Eine günstige Ausgestaltung des erfindungsgemäßen Verfahrens wird auch dadurch erreicht, daß bei Nachlassen der Strömung um weniger als den vorbestimmten Wert die eigentliche Sterilisations- oder Desinfektionszeit eingeleitet wird. Auf diese Weise ist sichergestellt, daß zu Beginn der Sterilisation oder der Desinfektion stets gleichbleibende Verhältnisse in dem Behandlungsraum vorliegen. Es wird insbesondere bei der Sterilisation oder der Desinfektion von porösen Gütern vermieden, daß in den Poren in unzulässiger Weise Restluft verblieben ist.

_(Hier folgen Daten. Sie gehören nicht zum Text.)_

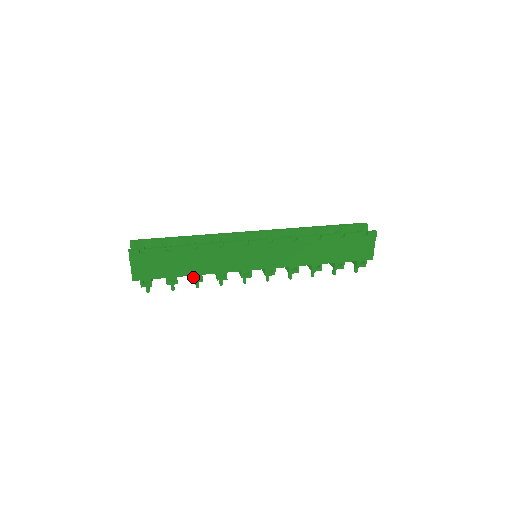
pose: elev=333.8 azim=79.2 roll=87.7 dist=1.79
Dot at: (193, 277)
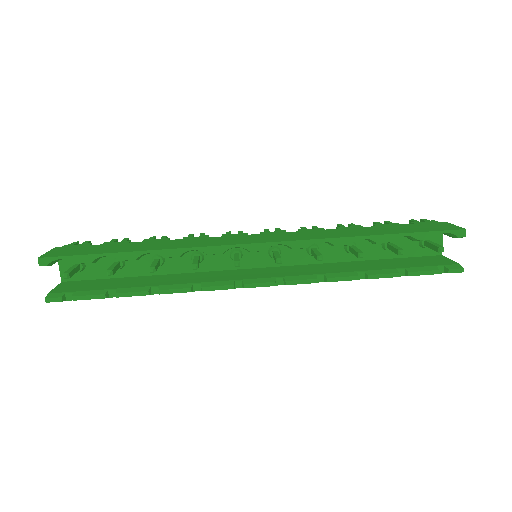
Dot at: occluded
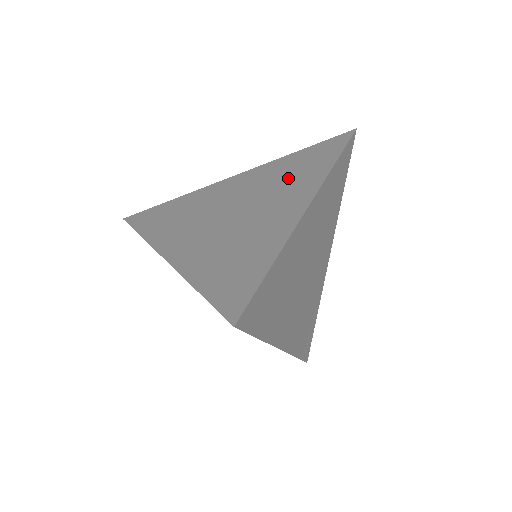
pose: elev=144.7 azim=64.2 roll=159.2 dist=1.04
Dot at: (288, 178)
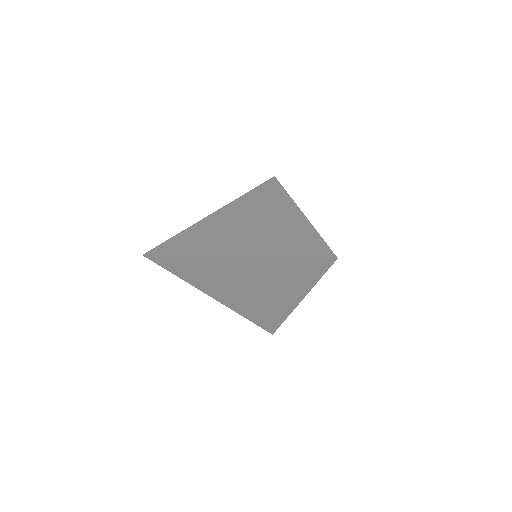
Dot at: (265, 204)
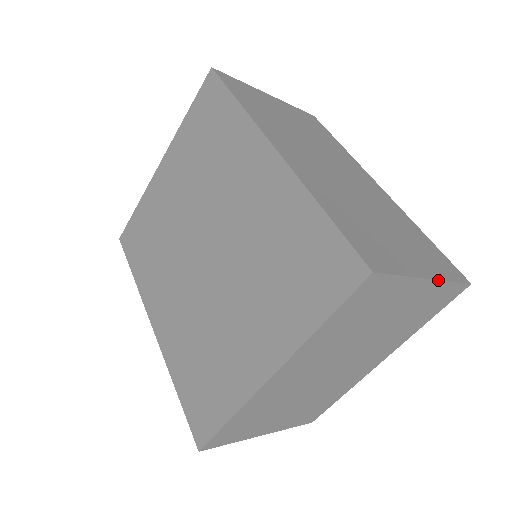
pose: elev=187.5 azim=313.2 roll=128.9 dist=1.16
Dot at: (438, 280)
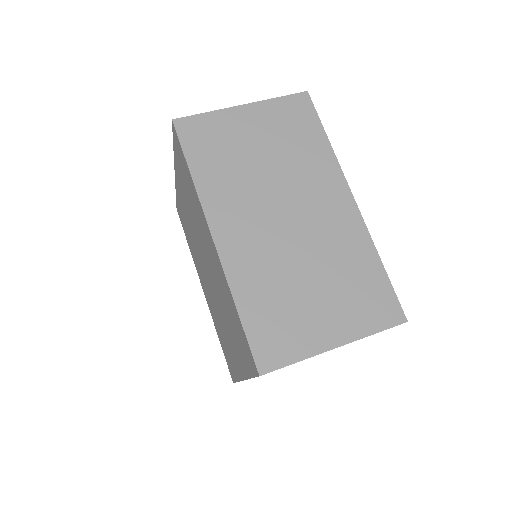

Das Verfahren gemäß der Erfindung ist so ausgestaltet, daß während der Strömungsmessung die Dampfzufuhr und die Evakuierungsleitung geschlossen sind. Dadurch wird erreicht, daß während der Messung unter allen Betriebsbedingungen ein geschlossenes, reproduzierbares System vorliegt und die Messung nicht durch von außen einwirkende Störgrößen beeinflußt werden kann.
Eine günstige Ausgestaltung des erfindungsgemäßen Verfahrens wird dadurch erreicht, daß zumindest während der Strömungsmessung der Kondensator mit Kühlmedium beaufschlagt wird. Auf diese Weise wird erreicht, daß zumindest während des Meßvorgangs eine ausreichende Kühlung des Kondensators gegeben ist, wodurch sichergestellt ist, daß Dampf aus dem Dampf-Luftgemisch auskondensiert
Das erfindungsgemäße Verfahren ist vorteilhafterweise auch so ausgebildet, daß während der Entlüftungszyklen die Verbindung zwischen dem Behandlungsraum und dem Kondensator während der Dampfzugabe unterbrochen und während der Vakuumphase hergestellt ist. Dadurch wird verhindert, daß der Kondensator in unerwünschter Weise während der Zyklen Dampf kondensiert und dadurch den Energieverbrauch der Anlage erhöht
Mit Vorteil ist eine Vorrichtung zur Durchführung des Verfahrens gemäß der Erfindung so ausgebildet, daß in der Verbindungsleitung eine Strömungsmeßeinrichtung angeordnet ist, die bei Erreichen eines voreingestellten Grenzwertes ein Steuersignal abgibt und daß eine mit einer Gasdurchflußsperre versehene Kondensatrückführleitung zwischen dem Kondensator und der Behandlungskammer vorgesehen ist. Eine erfindungsgemäß ausgestaltete Vorrichtung weist den Vorteil auf, daß die Strömungsmeßeinrichtung auf einen Grenzwert einstellbar ist, der in Abhängigkeit von der baulichen Ausgestaltung der Vorrichtung bzw. von der Art -3-
Nr. 390003 und der Menge des In dem Behandlungsraum der Vorrichtung befindlichen Gutes abhängig ist In Verbindung mit einer entsprechenden elektronischen Steuerung ist es somit möglich, für jeden einzelnen Sterilisations- oder Desinfektionsprozeß den optimalen Grenzwert zu wählen, den Prozeß entsprechend zu regeln und die Sterilität zu gewährleisten. Durch die Einrichtung einer mit einer Gasdurchflußsperre versehenen Kondensatrückführleitung zwischen dem Kondensator und der Behandlungskammer ist sichergestellt, daß durch die Rückführleitung keine ungewollte Gasströmung als Nebeneinfluß in den Kondensator erfolgen kann. Auf diese Weise wird ein Höchstmaß an Betriebssicherheit erreicht. Durch die Kondensatrückführleitung der erfindungsgemäßen Vorrichtung wird sichergegestellt, daß das Verhältnis des Volumens des Behandlungsraums und des Kondensators sich während der Entlüftungsphase nicht ändern kann, d. h. keiner Fremdbeeinflussung unterliegt. Eine Verfälschung der Messung ist somit ausgeschlossen.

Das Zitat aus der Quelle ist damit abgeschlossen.